Enhanced Customer Experience
By improving the customer experience, you will have a better chance at increasing customer loyalty. When it comes to improving the customer experience, the goal is to drive three different types of customer loyalty, which include:
- Customer retention – The biggest mistake a company can make is to ignore a customer after they’ve become a customer. You’ve done all the hard work to turn a lead into a customer, keeping them shouldn’t be that much more difficult — and repeat customers are the ones that will help to increase revenue the most. If you don’t make an effort to keep your customers, they’ll be more likely to go over to a competitor. A good customer experience both before and after the sale will help improve your customer retention, which will not only help bring in more revenue but also help keep sales away from your competition.
- Customer enrichment – When customers become more informed about their problems and needs, they become more enriched. Continuing to provide content that is relevant to your customers even after they’ve made a purchase will help to make them more informed, which can help to drive their purchasing decisions.
- Customer advocacy – Finally, strive for customer advocacy.

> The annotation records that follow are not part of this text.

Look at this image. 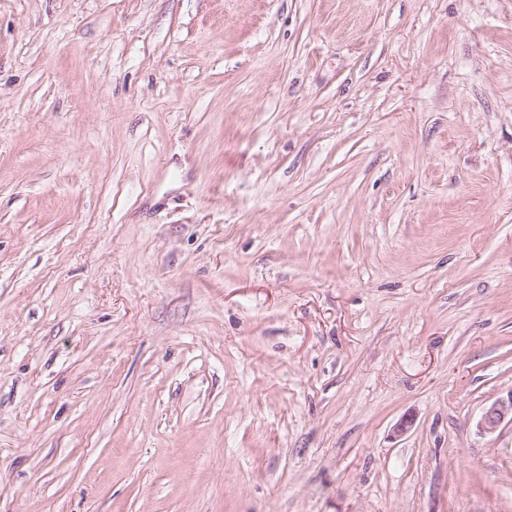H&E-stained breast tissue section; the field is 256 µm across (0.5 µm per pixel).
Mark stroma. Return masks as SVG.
<instances>
[{
	"label": "stroma",
	"mask_w": 512,
	"mask_h": 512,
	"mask_svg": "<svg viewBox=\"0 0 512 512\" xmlns=\"http://www.w3.org/2000/svg\"><path fill=\"white\" fill-rule=\"evenodd\" d=\"M511 390L512 0H0V512H512ZM505 420L512 424V390L484 408L478 427L483 433H492Z\"/></svg>",
	"instance_id": "obj_1"
}]
</instances>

If your customer experience stands out, your customers won’t just be loyal to your brand, they’ll advocate for it on your behalf by recommending your products to friends, family, neighbors, co-workers, and more, whether in person or on social media. And nothing convinces one consumer to try out a product more than another consumer’s opinion of that product, especially if there is an existing relationship between those consumers.
The Path To Customer Growth
Building customer loyalty is incredibly important. Besides customer retention and customer enrichment helping to increase your sales, customer advocacy can help bring in new leads. In fact, customer advocates can help to build your brand reputation in general, which will make it a lot easier to not just attract new leads, but to build loyalty with new customers.
Customer Growth Drives Profitable Growth
As you continue to optimize your customer experience, you’ll find that you will continue to build customer loyalty. This customer loyalty will translate to sales as well as new leads (through advocacy). In turn, these new leads will be more likely to become customers not only because of prior customer advocacy, but because you’ve provided a smooth and enjoyable customer experience. By mapping your customer journeys to find ways to improve the customer experience, you will create a cycle of nurturing and increasing customer growth, all of which will drive profitable growth.
Your Customer Journey and Your Business Growth are Inextricably Linked
The success of your business depends on your customer experience. The ability to guide potential customers through their journey no matter what channel they’re using or what device they’re on will make a huge difference. However, to provide a good customer experience, you will first need to understand the customer journey.
Mapping the customer journey is an excellent way to identify gaps in your customer journey and to improve the customer experience wherever possible. This map can improve your ability to close sales as well as build customer loyalty, which can lead to repeat sales and customer advocacy. The more work you invest in optimizing your customer journey, the more it will drive the growth of your business.